= Beginning of Section =

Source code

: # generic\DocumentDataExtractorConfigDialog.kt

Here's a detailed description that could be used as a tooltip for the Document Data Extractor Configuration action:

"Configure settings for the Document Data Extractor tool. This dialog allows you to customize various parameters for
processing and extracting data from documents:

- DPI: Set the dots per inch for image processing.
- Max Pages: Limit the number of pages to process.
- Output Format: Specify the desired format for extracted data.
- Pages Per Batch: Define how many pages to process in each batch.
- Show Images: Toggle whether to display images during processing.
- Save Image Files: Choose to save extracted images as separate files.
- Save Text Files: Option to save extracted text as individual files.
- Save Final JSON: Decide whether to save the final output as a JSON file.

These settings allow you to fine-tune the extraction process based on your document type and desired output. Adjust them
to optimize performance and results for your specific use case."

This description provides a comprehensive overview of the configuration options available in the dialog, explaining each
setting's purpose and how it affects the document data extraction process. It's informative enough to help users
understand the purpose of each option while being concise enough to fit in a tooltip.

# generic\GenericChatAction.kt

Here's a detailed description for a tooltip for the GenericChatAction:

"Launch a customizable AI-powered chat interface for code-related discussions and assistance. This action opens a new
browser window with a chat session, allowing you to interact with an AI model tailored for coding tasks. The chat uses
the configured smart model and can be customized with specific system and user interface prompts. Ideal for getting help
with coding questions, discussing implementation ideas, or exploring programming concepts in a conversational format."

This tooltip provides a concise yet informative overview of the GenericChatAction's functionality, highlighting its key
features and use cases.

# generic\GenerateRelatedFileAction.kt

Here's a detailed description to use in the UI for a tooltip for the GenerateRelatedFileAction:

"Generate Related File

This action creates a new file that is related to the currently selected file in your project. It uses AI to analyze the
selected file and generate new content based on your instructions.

= End of Section =

◆ Exercise details ◆
Whichever lines of the records above hold the word "that" should all be copied out.

◆ Result of this exercise ◆
Here's a detailed description that could be used as a tooltip for the Document Data Extractor Configuration action:
This action creates a new file that is related to the currently selected file in your project. It uses AI to analyze the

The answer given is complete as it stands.